*Extracted records:*
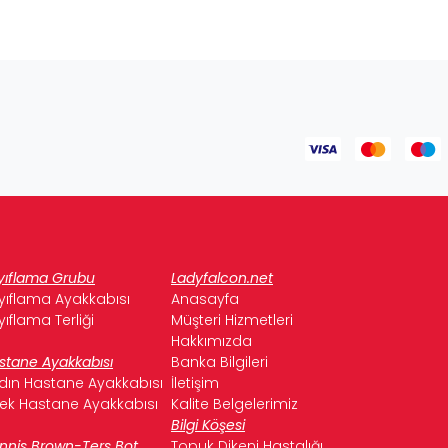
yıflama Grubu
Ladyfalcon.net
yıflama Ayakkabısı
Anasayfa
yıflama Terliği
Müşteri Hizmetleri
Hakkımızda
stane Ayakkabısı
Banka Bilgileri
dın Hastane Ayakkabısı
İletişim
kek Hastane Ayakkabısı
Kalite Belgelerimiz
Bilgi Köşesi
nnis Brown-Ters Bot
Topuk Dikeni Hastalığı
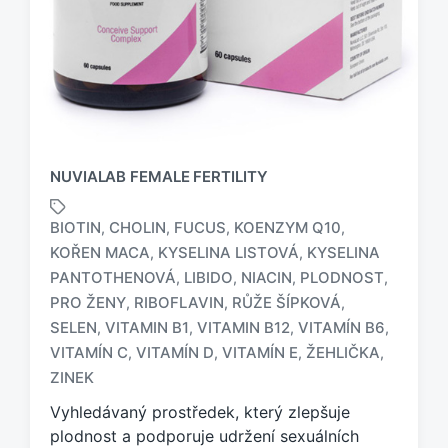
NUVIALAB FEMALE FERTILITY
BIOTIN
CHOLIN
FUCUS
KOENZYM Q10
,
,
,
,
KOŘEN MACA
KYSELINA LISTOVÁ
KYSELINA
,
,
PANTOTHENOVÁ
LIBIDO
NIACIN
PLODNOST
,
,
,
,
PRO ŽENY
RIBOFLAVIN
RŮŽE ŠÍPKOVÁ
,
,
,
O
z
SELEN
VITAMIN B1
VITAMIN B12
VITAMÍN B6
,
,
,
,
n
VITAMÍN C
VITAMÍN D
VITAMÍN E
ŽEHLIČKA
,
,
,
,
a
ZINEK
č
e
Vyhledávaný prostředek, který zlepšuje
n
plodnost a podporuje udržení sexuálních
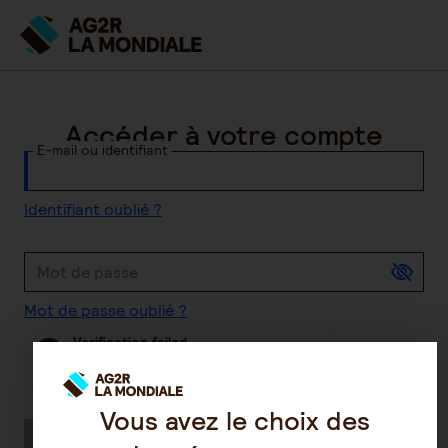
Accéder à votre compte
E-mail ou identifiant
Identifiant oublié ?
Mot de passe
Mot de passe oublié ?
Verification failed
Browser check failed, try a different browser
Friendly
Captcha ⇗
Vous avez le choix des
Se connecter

*Goal of the exercise:*
Lines containing the word "yıflama": copy every one of them from the records above.

*Worked solution:*
yıflama Grubu
yıflama Ayakkabısı
yıflama Terliği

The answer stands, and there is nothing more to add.